** ЗАДАНИЯ **
**1.** Изложите текст о Судебной реформе 1864 года в двух предложениях.
**2.** Воспроизведите без изменений отрывок текста о Судебной реформе 1864 года, начиная со слов «Гласность, с голосом» и заканчивая словами «беллетристики и журналистики32.».

Гласность, с голосом в основе, предполагала свободу высказывания, разноголосицу разных суждений, выбор между ними. Среди них стали звучать голоса радикалов и полагавшихся им по закону адвокатов. Исследования советского историка адвокатуры Н. А. Троицкого показали, что многие адвокаты занимали вполне самостоятельную политическую позицию и использовали суд и печать для ее выражения31. Их политизация, как демонстрирует Уайтхед, опиралась на нарративы популярной беллетристики и журналистики32.
Большой пласт исторических источников разного происхождения позволяет говорить о том, что в 1860‑х годах реформа осмыслялась и проводилась как вполне свободная реализация права подданных на участие в судебной власти. Рассматривая Судебную реформу 1864 года как сложный социально-политический и культурный процесс, мы можем опереться на недавние исследования, существенно пересматривающие представления о государстве и об обществе в позднеимперской России.
Монографии Е. Правиловой, И. Герасимова и С. Антонова помогают переосмыслить роль государственного начала в определении отношений между частным и общим в поздней Российской империи. Если Правилова разрушает старое клише историографии о недоразвитости института собственности в России, то Антонов дополняет эту картину, освещая роль частного интереса в кредитных отношениях и пределах государственного вмешательства в эту сферу33. Герасимов тоже проблематизирует «всесильную роль» государства, исследуя эффективность и адекватность государственных практик самоописания и саморефлексии. Городской плебс империи начала ХX века он изучает через призму постколониальной теории как субалтернов, которые языком насилия и преступлений отвечали на навязанные им схемы подчинения, тем самым опрокидывая их. Памфлетам и листовкам легальных и подпольных общественных деятелей, которых мы привыкли видеть двигателями протеста, Герасимов противопоставляет бессловесный путь безвестных проституток и «мазуриков» – путь нарушения и подрыва порядка.

** ИСХОДНЫЕ МАТЕРИАЛЫ **
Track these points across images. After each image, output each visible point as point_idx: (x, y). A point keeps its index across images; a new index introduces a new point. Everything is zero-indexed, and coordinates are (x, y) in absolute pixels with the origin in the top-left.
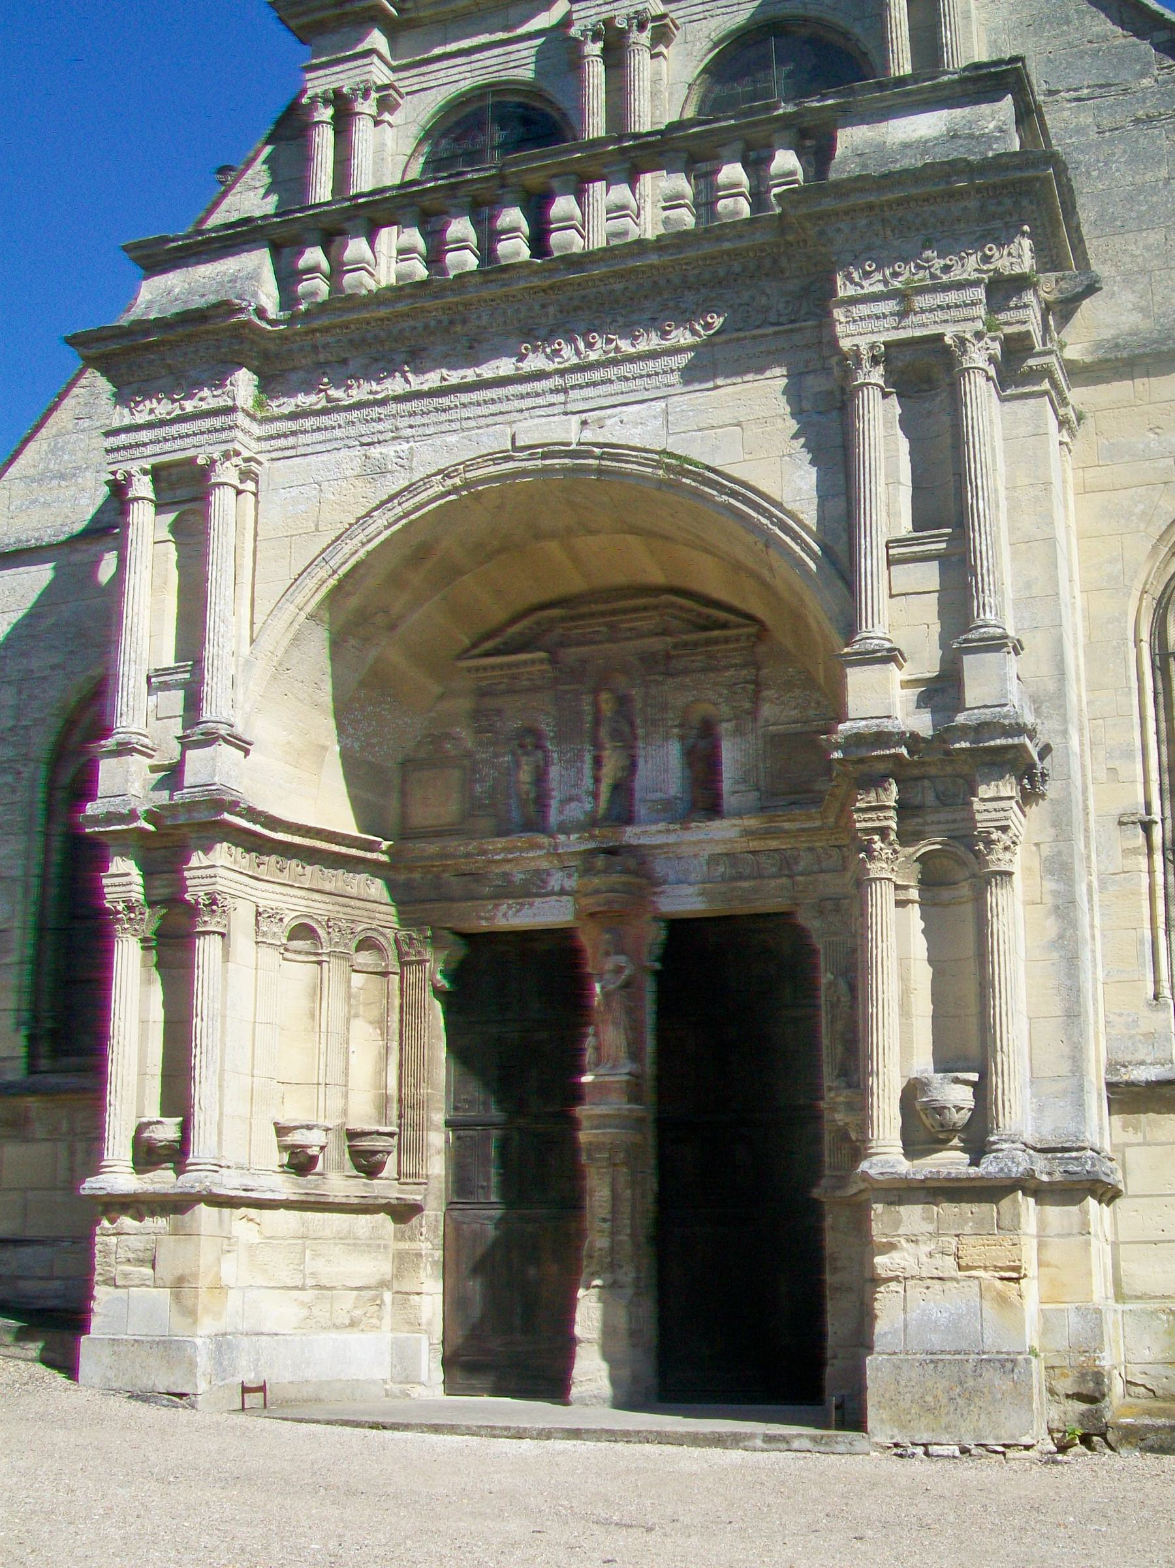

** ОТВЕТЫ ПО ЗАДАНИЯМ **
**1.** Гласность предполагала свободу высказывания и разноголосицу суждений, и среди них зазвучали голоса радикалов и адвокатов, многие из которых, как показал Н. А. Троицкий, занимали самостоятельную политическую позицию. Источники позволяют говорить, что в 1860‑х годах реформа осмыслялась и проводилась как свободная реализация права подданных на участие в судебной власти, а монографии Е. Правиловой, И. Герасимова и С. Антонова помогают переосмыслить роль государственного начала в поздней Российской империи.

**2.**
Гласность, с голосом в основе, предполагала свободу высказывания, разноголосицу разных суждений, выбор между ними. Среди них стали звучать голоса радикалов и полагавшихся им по закону адвокатов. Исследования советского историка адвокатуры Н. А. Троицкого показали, что многие адвокаты занимали вполне самостоятельную политическую позицию и использовали суд и печать для ее выражения31. Их политизация, как демонстрирует Уайтхед, опиралась на нарративы популярной беллетристики и журналистики32.